Deux centimes, Bernadette et mon père
Nice, ma ville, un samedi après-midi.
Je n'y ai pas remis les pieds depuis le mois de juillet. Le centre-ville était alors en pleine métamorphose. Une coulée verte était en cours de création.
Une coulée verte, c'est l'expression venue de je ne sais où pour dire une promenade avec des jardins et des fontaines. Des jets d'eau plus exactement qui se déclenchent à intervalles régulières (mais inattendues pour le promeneur) sur une immense esplanade.
Les gosses adorent évidemment traîner entre chaque embouchure en se demandant à quel moment l'eau va jaillir.
Moi, j'adore voir leur tête effrayée et leur corps trempé quand ils se font surprendre. Stupid children...
Après avoir visité la coulée verte de New-York, celle de Paris, il ne manquait plus que celle de Nice. Nous voilà donc place Masséna.
Nous = ma mère et mon père. Et moi.
La balade a débuté dans les escaliers du parking. L'ascenseur étant en panne (logique), c'était parti pour 5 étages à pied. Bien raides. Mon père fermant la marche. Jusqu'au moment, où on l'a retrouvé vaguement à quatre pattes. Chuter étant une de mes spécialité, je n'ai pas imaginé une seule seconde qu'il ait voulu m'imiter.
Ce n'était d'ailleurs pas le cas. Il était simplement en train de ramasser une pièce de 2 centimes. Heureux de sa trouvaille. Dans la famille, on ne laisse jamais une pièce au sol. Jamais.
Son trésor dans la main, il dit alors : "je la garde. C'est pas pour Bernadette et ses pièces jaunes". Il aurait pu ne rien dire, il aurait pu dire "tu la veux" ou n'importe quoi d'autre. Mais à cet instant précis, il a pensé à Bernadette.

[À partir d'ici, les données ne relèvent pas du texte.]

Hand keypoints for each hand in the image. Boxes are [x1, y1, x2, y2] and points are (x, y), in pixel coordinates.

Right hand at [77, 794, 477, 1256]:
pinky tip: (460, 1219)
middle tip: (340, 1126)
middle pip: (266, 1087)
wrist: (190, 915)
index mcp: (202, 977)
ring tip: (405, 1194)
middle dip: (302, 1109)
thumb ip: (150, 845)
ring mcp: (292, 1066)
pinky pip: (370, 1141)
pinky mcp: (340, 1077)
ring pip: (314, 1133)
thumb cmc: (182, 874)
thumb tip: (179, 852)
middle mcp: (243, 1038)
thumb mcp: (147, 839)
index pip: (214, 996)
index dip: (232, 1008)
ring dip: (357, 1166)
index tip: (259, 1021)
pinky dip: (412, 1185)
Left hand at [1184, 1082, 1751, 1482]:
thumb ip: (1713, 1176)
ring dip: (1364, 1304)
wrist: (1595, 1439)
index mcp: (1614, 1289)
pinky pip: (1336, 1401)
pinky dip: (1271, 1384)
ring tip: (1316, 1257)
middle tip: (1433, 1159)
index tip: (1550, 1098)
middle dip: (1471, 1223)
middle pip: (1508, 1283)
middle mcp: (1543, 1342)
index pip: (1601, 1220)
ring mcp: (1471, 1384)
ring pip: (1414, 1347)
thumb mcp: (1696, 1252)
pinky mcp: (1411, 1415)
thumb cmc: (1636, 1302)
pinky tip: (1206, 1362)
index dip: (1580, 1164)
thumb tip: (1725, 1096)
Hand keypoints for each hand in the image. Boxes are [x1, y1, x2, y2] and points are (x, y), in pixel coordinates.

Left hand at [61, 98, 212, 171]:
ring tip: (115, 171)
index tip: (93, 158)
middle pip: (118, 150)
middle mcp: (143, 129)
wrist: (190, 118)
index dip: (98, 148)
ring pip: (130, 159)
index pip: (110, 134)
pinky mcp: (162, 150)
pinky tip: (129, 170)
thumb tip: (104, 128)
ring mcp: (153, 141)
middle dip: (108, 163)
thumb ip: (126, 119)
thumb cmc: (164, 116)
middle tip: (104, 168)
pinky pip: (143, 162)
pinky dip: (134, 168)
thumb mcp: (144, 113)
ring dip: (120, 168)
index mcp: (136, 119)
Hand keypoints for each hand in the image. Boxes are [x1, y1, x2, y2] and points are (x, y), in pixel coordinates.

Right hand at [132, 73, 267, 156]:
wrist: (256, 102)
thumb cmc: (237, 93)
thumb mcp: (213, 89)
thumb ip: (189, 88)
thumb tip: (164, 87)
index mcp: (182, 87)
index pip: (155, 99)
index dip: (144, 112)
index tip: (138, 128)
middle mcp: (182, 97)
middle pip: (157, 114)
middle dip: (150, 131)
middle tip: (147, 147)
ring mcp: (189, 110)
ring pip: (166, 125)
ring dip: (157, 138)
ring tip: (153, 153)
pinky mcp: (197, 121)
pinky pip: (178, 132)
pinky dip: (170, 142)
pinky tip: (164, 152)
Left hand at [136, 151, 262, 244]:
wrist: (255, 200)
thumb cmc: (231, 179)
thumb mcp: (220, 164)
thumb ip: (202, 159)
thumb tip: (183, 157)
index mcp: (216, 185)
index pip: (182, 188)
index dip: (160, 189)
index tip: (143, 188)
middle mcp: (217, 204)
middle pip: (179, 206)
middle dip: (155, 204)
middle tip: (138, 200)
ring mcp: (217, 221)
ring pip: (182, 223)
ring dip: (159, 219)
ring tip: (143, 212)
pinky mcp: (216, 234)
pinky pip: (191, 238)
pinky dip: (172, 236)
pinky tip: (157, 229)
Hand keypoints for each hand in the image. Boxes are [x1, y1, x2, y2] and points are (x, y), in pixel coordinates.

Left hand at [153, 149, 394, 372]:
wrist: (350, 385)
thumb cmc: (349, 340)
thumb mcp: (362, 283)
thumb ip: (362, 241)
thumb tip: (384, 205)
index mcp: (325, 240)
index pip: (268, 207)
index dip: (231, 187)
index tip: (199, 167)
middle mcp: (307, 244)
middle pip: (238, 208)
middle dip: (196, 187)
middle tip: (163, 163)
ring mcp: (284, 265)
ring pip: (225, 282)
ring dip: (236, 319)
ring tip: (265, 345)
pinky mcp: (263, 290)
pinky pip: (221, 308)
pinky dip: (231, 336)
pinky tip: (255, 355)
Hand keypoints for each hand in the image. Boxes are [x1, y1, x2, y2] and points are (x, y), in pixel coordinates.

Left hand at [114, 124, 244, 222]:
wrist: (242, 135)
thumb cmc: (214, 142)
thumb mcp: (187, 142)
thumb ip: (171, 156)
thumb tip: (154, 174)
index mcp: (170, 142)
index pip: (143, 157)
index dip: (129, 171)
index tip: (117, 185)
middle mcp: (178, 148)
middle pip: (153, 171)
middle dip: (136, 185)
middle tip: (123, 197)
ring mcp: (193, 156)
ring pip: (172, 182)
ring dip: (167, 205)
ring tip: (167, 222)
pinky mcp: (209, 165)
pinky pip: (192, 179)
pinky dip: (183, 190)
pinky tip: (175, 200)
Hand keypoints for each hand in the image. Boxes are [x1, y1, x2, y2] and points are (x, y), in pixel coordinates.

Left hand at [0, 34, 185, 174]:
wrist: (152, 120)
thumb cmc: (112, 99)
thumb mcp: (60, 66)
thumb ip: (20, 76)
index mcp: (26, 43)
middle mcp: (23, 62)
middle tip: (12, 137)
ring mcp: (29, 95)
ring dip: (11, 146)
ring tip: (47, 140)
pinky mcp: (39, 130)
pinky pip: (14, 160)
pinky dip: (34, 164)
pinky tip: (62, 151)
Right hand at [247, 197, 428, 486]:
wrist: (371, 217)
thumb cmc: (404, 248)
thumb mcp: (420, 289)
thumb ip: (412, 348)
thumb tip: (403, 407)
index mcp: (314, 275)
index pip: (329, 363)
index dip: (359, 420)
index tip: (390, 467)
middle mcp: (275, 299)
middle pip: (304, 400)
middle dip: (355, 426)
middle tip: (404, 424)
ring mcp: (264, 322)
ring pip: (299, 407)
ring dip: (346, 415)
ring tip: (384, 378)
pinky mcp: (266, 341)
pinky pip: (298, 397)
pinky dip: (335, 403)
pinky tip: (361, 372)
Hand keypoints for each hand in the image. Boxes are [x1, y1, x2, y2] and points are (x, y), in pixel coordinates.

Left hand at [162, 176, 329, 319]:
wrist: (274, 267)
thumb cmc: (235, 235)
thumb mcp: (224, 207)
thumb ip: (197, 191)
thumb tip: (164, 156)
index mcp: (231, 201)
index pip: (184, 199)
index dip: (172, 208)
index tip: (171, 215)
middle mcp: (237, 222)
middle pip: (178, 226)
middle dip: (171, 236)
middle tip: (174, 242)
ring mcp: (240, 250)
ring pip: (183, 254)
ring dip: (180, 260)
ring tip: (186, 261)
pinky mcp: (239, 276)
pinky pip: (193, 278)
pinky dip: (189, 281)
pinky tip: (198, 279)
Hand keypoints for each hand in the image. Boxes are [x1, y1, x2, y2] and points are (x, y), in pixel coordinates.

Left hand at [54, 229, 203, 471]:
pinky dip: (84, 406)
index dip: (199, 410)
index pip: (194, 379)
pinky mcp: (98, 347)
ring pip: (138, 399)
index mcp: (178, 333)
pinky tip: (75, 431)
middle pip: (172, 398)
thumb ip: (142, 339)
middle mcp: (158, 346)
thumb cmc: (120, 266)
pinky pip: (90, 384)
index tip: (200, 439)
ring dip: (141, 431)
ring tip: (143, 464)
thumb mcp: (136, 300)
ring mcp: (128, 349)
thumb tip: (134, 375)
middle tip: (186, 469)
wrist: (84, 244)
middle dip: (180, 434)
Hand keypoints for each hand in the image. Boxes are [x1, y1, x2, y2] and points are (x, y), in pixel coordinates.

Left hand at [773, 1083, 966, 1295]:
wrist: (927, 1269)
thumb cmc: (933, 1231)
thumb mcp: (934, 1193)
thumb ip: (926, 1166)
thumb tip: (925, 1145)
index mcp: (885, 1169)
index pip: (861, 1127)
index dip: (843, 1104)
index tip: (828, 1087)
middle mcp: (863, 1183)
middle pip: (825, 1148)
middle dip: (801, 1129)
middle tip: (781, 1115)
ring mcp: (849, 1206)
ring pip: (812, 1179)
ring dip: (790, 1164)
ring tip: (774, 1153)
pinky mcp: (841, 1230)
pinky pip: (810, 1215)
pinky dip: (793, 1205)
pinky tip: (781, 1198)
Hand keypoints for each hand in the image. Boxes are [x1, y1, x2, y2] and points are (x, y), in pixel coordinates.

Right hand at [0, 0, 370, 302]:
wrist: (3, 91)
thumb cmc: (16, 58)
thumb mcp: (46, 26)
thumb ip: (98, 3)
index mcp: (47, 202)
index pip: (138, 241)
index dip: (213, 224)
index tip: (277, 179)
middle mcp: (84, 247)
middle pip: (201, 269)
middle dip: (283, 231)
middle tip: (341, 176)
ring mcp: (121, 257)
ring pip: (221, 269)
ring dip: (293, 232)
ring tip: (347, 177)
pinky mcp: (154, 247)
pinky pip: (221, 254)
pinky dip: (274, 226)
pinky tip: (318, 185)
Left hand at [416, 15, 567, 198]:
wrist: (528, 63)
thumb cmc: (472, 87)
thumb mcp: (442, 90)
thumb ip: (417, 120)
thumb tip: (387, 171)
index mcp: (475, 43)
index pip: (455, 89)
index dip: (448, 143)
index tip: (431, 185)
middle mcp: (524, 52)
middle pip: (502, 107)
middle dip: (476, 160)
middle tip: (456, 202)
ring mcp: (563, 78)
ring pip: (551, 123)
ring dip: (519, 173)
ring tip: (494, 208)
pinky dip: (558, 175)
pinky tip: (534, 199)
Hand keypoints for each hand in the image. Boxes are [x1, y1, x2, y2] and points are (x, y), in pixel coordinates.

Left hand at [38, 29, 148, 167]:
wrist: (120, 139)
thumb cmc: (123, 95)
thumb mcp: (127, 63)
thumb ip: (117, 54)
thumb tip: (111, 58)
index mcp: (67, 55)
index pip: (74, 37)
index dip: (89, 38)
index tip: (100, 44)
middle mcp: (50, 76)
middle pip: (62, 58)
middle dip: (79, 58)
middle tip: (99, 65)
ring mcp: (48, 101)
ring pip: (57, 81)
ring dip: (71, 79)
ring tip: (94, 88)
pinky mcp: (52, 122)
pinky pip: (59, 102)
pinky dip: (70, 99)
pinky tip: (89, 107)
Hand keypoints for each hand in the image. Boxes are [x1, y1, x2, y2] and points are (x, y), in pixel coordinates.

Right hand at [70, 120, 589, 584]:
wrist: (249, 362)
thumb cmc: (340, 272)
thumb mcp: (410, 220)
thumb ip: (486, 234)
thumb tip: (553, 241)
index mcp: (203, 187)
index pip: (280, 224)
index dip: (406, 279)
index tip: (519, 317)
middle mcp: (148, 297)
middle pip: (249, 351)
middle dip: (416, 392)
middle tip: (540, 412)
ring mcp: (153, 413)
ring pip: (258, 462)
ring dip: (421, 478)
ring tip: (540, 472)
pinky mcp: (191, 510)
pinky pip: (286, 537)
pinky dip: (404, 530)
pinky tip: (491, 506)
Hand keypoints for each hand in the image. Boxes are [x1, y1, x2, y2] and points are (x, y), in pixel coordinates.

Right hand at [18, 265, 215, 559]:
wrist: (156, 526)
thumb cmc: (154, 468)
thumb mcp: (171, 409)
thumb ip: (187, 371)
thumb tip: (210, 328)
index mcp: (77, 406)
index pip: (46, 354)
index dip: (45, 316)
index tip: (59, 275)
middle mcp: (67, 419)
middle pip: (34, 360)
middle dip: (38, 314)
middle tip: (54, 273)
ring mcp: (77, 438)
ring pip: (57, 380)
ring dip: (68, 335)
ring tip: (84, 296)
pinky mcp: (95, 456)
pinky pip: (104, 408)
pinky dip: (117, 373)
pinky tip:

Et hop, premiers pas sur la coulée verte. C'est joli. Très joli. Le soleil déclinait. Il faisait bon. Les gens souriaient (une habitude chez les Niçois, sachez-le). Quinze minutes plus tard, non loin du jardin pour enfants, petit attroupement.
Au loin, et malgré ma myopie, j'ai immediatement repéré les cheveux noirs teintés de Christian Estrosi, le maire. Campagne électorale oblige, rien de plus normal qu'il vienne serrer les mains aux mères de famille un samedi après-midi. C'était ça ou les hypermarchés. Un samedi après-midi.
Et là, tout à coup, de cet attroupement, sort une femme. Une petite femme âgée, avec des chaussettes-bas de contention. Je fixais ces pieds et ces mollets couleur sable. J'ai pris le temps de lever mes yeux jusqu'à son visage en me disant "c'est pas possible. Ça c'est pas possible".
Je me suis entendue dire à mon père "papa, c'est pas possible. Elle est là".
Bernadette.
Oui, Bernadette Chirac. Sans Chirac. Ni ses pièces jaunes.
Un fantôme bien réel.
Et nous, figés.
Je suis certaine que mon père a touché la pièce de deux centimes dans sa poche pour vérifier que tout cela n'était pas un rêve. Ou un cauchemar.
Certains appellent ça un signe. Signe de quoi ? Allez savoir. Aurions-nous dû lui donner la pièce ? Nous a-t-elle jeté un sort ? Dois-je voter à droite aux prochaines élections ?
On est reparti avec nos questions métaphysiques. Y'avait urgence. Une bière et une socca nous attendaient.
La pièce est toujours dans la poche de mon père.
Plus jamais je ne prononcerai le prénom de Bernadette.